▶ **Assigned task**
Extract from the entries below, exactly as given, only the lines from the line containing "Document page, 1500x844 pixels." to the line containing "Document page, 757x568 pixels.", both lines included.

▶ **The data**
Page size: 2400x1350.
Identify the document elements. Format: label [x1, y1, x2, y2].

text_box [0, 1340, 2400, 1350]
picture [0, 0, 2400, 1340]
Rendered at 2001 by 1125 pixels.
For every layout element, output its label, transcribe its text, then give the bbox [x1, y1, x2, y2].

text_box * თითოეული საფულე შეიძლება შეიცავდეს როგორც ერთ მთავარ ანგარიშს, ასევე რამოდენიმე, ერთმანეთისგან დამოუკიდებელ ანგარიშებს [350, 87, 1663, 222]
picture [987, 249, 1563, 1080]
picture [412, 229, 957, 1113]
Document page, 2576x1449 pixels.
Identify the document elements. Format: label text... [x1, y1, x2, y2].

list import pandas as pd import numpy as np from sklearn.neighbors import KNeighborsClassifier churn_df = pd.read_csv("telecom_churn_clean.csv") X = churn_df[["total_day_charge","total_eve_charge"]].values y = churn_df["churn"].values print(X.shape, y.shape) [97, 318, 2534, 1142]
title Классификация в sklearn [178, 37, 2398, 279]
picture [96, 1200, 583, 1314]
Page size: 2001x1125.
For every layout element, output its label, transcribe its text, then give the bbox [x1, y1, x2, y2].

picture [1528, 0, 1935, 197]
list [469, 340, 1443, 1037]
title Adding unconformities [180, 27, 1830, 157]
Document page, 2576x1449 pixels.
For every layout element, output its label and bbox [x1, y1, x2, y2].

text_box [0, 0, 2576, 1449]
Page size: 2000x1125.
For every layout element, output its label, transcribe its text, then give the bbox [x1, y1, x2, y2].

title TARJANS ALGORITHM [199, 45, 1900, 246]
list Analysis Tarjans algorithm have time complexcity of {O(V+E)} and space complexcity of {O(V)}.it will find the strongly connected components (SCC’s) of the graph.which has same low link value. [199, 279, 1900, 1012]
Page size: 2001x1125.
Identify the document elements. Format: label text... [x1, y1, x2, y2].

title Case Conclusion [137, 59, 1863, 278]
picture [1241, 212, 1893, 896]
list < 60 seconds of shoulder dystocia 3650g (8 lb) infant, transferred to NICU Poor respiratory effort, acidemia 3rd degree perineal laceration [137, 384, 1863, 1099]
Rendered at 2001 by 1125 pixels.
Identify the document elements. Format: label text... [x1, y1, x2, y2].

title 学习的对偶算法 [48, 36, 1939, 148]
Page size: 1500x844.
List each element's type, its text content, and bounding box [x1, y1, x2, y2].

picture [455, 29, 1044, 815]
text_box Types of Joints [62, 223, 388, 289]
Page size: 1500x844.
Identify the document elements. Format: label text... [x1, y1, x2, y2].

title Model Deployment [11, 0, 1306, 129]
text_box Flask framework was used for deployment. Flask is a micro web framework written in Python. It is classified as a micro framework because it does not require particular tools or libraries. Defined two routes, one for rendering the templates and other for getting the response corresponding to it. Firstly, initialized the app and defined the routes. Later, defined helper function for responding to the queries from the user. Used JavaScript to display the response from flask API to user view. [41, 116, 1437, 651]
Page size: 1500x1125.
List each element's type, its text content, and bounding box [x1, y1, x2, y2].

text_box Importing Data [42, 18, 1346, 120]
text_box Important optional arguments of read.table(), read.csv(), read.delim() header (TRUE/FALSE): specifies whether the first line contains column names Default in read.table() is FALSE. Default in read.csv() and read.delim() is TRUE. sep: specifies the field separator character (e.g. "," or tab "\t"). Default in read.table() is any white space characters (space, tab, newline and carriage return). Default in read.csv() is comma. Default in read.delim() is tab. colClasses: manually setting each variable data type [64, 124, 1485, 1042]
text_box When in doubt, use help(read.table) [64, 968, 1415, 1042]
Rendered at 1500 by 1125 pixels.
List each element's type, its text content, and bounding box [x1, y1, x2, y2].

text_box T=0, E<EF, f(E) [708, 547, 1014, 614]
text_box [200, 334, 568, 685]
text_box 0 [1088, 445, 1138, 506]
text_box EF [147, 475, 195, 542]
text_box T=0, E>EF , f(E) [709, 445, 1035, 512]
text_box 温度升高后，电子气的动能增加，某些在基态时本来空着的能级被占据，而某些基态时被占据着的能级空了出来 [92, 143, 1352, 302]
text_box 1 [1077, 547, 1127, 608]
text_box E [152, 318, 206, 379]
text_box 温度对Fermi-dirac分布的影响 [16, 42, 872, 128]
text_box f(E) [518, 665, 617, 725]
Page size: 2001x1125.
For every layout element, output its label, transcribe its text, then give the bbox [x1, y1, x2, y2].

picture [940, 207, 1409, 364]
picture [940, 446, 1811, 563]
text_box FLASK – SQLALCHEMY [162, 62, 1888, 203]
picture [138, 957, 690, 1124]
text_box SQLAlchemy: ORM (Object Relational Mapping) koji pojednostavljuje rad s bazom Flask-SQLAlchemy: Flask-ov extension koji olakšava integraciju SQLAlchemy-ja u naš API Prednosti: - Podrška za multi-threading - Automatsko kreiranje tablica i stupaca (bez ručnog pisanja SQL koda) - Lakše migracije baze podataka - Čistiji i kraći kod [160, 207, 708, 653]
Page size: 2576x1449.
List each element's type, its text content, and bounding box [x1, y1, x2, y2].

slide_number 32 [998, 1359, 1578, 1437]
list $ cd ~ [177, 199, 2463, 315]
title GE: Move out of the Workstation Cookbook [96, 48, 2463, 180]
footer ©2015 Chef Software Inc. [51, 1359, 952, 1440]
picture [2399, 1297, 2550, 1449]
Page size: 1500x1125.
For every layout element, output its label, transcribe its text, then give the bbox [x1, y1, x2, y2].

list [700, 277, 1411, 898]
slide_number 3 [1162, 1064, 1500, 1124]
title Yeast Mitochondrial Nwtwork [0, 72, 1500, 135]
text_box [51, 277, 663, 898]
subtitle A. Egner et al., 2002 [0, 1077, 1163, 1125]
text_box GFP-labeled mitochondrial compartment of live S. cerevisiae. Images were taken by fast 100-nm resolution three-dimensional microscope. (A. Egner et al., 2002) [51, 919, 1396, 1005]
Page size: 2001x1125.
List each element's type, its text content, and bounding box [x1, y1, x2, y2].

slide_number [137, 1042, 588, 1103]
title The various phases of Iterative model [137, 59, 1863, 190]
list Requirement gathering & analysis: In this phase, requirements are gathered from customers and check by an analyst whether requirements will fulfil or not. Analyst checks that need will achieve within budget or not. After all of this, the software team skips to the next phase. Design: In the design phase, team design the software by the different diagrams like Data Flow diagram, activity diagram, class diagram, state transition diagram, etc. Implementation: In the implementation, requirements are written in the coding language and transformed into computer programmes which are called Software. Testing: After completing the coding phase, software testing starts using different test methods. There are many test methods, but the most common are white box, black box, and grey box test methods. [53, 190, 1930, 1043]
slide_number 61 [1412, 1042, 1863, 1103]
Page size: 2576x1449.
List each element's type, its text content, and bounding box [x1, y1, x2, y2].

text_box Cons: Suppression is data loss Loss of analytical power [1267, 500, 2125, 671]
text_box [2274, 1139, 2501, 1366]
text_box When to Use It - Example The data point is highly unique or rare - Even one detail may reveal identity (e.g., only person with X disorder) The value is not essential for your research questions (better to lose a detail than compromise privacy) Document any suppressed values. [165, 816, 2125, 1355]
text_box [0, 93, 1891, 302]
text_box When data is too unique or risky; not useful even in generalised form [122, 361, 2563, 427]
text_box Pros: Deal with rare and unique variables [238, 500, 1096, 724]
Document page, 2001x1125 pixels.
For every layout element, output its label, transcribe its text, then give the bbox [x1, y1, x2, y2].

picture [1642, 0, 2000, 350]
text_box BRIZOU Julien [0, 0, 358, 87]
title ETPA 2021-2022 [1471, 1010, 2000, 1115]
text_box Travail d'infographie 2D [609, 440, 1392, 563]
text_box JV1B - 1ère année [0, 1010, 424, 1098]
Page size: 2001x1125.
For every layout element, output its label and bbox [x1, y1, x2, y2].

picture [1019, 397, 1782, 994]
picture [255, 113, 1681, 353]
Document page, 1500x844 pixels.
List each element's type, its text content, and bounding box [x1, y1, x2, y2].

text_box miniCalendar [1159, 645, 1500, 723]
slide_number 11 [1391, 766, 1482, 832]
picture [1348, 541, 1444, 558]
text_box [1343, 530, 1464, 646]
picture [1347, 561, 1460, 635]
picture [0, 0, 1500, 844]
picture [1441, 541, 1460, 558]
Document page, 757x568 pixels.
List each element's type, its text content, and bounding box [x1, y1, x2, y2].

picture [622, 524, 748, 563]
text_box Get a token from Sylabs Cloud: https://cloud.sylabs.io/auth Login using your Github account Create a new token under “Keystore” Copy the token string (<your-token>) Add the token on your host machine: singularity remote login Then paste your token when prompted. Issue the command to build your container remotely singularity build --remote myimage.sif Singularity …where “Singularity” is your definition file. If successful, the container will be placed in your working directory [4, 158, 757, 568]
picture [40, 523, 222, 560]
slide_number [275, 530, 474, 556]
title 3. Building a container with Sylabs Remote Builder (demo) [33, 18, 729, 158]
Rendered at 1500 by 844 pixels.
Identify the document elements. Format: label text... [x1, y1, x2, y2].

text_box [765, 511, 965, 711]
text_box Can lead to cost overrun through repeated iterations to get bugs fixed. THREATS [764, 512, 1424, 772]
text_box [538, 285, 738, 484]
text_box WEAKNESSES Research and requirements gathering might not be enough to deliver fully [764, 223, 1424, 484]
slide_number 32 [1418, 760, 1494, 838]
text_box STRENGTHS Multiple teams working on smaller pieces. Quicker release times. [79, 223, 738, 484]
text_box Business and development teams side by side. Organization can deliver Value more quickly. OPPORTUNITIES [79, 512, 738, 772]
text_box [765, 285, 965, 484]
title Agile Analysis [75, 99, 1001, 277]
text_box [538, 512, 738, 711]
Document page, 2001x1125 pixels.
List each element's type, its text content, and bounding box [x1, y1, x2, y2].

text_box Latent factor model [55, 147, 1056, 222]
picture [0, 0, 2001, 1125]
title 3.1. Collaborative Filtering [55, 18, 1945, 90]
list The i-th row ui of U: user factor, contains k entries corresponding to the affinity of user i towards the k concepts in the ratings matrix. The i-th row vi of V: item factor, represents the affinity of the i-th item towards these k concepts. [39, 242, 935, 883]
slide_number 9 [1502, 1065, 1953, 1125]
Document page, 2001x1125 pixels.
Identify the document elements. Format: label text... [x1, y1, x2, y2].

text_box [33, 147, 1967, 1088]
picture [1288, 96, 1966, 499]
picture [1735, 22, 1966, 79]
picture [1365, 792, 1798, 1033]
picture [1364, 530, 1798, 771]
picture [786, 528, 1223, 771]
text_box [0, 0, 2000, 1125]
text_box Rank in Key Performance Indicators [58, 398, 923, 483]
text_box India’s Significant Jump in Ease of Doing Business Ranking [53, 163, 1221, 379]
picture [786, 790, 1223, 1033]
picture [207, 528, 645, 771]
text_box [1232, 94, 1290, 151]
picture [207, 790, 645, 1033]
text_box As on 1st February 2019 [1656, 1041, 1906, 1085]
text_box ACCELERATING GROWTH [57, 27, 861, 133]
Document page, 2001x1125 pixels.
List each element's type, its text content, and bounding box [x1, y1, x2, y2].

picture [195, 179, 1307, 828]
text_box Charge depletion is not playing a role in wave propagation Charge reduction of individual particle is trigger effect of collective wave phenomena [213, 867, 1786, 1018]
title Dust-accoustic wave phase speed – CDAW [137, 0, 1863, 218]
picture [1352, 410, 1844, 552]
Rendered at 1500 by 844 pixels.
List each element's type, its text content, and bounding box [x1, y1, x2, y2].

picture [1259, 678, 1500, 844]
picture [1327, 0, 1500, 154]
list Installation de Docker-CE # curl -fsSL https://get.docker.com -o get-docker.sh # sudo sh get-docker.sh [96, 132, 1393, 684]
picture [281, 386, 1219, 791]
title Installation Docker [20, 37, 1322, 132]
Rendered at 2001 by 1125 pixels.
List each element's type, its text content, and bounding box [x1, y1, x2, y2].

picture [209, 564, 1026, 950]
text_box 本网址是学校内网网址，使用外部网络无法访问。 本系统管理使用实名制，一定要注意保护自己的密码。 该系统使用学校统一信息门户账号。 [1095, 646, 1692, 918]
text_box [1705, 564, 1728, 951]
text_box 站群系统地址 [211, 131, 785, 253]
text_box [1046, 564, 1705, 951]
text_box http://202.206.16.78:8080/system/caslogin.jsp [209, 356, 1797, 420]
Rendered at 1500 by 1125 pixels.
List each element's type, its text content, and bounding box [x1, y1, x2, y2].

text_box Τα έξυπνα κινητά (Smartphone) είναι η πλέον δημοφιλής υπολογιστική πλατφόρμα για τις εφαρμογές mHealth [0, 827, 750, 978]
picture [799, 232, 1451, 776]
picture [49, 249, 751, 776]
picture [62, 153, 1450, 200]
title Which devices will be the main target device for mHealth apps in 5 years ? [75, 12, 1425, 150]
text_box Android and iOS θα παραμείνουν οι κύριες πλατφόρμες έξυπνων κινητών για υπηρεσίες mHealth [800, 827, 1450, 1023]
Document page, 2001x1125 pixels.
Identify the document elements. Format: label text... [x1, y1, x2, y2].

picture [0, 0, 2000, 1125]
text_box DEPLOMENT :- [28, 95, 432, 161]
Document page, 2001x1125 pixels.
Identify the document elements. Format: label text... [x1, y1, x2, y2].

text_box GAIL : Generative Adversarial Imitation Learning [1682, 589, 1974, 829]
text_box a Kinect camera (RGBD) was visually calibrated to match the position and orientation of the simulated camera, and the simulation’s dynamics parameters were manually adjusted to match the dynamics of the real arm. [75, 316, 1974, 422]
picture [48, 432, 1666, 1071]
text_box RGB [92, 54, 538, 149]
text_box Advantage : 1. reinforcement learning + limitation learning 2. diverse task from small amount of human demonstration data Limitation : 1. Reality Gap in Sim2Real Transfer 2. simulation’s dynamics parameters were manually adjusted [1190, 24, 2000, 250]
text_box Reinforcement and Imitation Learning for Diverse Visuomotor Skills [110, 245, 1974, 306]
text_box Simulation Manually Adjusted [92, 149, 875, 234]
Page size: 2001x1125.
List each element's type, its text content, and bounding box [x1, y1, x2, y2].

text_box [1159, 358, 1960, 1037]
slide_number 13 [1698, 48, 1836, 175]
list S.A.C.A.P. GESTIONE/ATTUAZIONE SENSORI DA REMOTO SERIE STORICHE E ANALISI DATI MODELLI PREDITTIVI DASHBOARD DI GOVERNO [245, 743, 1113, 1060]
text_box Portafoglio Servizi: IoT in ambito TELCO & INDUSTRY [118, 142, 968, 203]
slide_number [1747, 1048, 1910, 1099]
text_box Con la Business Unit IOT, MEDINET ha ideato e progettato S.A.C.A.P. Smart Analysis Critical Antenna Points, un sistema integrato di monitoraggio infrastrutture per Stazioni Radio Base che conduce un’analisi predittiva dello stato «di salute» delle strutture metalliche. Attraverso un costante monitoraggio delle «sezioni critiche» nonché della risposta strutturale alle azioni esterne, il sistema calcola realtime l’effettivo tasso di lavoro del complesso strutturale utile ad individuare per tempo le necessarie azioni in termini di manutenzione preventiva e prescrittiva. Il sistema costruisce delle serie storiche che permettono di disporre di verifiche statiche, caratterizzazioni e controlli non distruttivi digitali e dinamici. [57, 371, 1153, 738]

▶ **Response for this exercise**
Document page, 1500x844 pixels.
List each element's type, its text content, and bounding box [x1, y1, x2, y2].

text_box miniCalendar [1159, 645, 1500, 723]
slide_number 11 [1391, 766, 1482, 832]
picture [1348, 541, 1444, 558]
text_box [1343, 530, 1464, 646]
picture [1347, 561, 1460, 635]
picture [0, 0, 1500, 844]
picture [1441, 541, 1460, 558]
Document page, 757x568 pixels.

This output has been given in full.